抜粋文
人生にタイトルを

私にはネーミングセンスが無い。

それはnoteでの私の名前を見ていただいてもお分かり頂けるだろう。

先ずはこの上記に表示されている名前から説明をしよう。
この名前は好きな人やペットの名前をアナグラム的に組み合わせた名前である。
以上

つまり適当に名付けた名前なのだ。

思い返せば昔からネーミングセンスが無かった。
ゲームのキャラクターに名前を付ける時さえも何処かの漫画のキャラクター名をそのまま付けていたし、最悪の場合は元々名付けられたキャラクター名をローマ字にしてみたり一文字減らしただけなど酷い物だった。

その点、私の父はネーミングセンスに優れていたのを良く覚えている。
幼少期に父と共にゲームをする家庭だった我が家で、父の作るキャラクターを何度も目にして来たが、秀逸で何処かクスッとさせる素晴らしい名付け方だった。

いつか何処かでお話しする機会が訪れるかも知れないが、自らの職業欄にスーパーヒーローと記載してしまうくらい他に褒める部分が少ない父ではあったが、ネーミングセンスに関しては尊敬している。

そんな父が私に名付けた名前だ。

データ部分
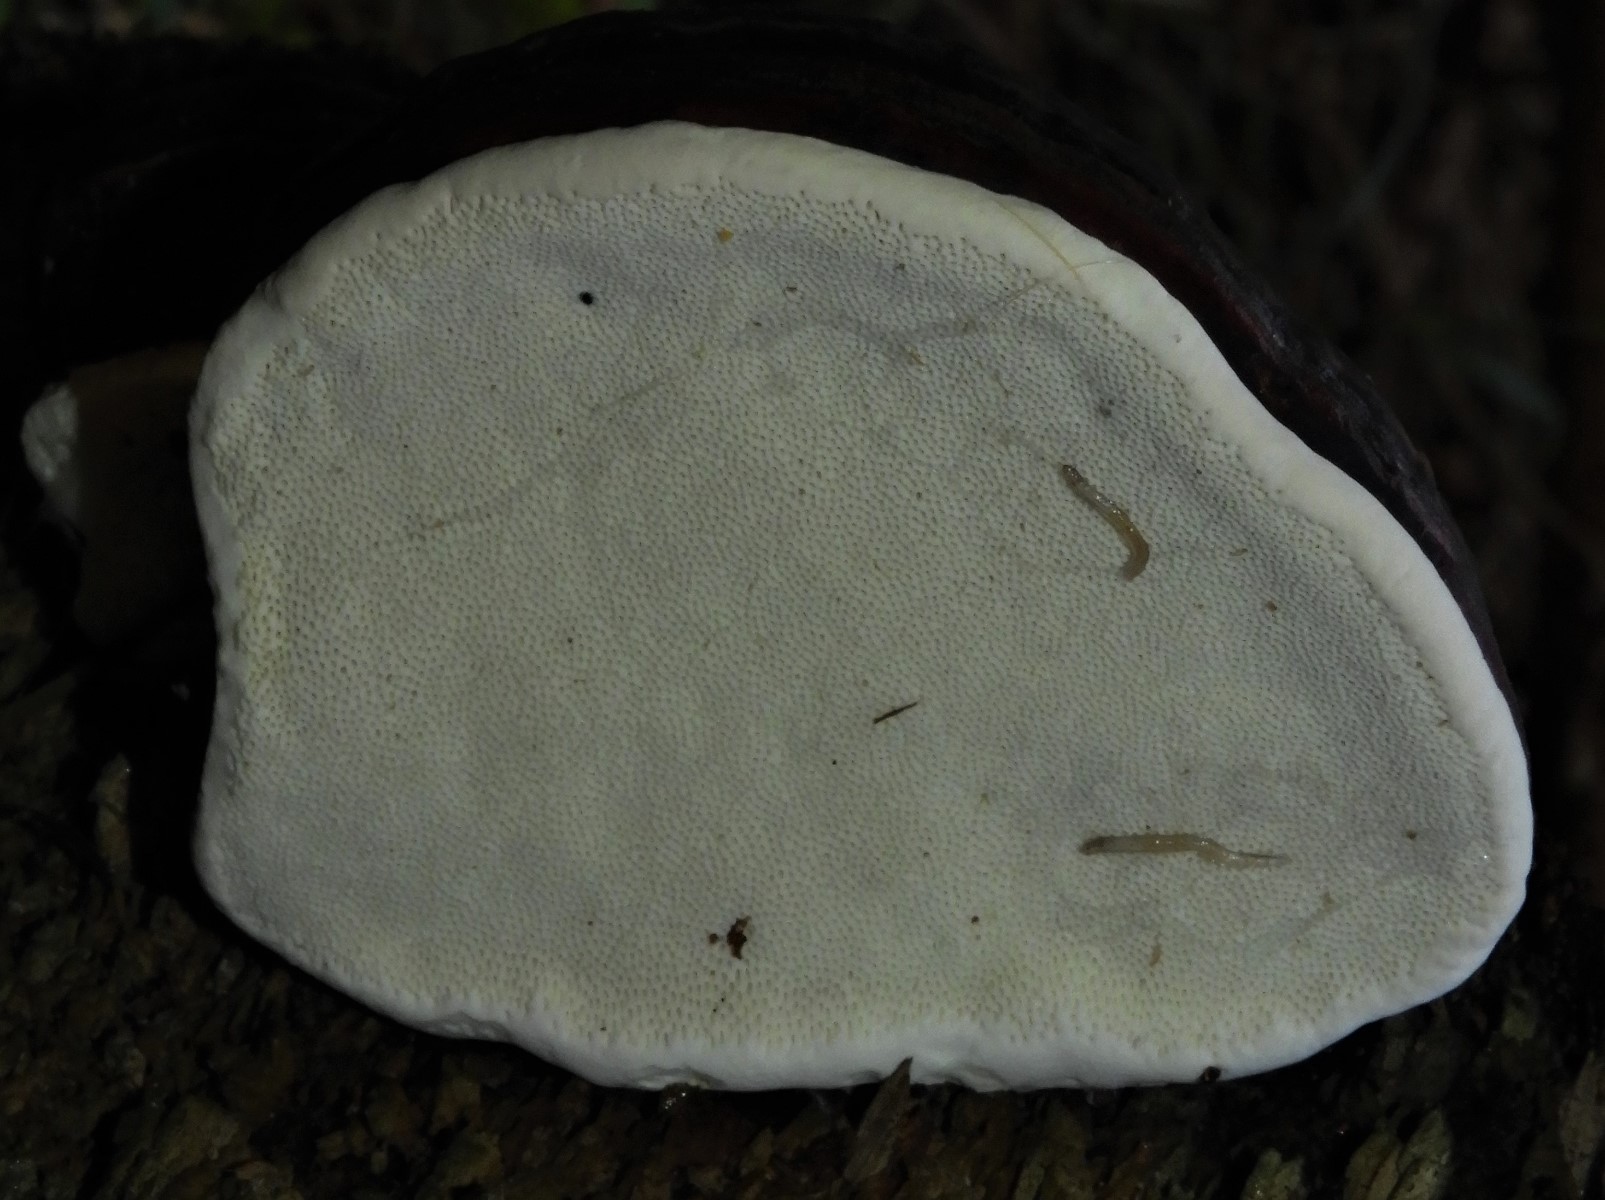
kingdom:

課題内容
抜粋文について、次の問いに答えてください。
1. 筆者のnoteでの名前は、何をどのように組み合わせたものですか。
2. ゲームのキャラクターに名前を付ける際、筆者は最悪の場合どうしていましたか。
3. 筆者の父は、自らの職業欄に何と記載しましたか。
データは抜粋文とは関係がありません。

解答
1. 好きな人やペットの名前をアナグラム的に組み合わせたものです。
2. 元々名付けられたキャラクター名をローマ字にしたり、一文字減らしたりしただけでした。
3. スーパーヒーローと記載しました。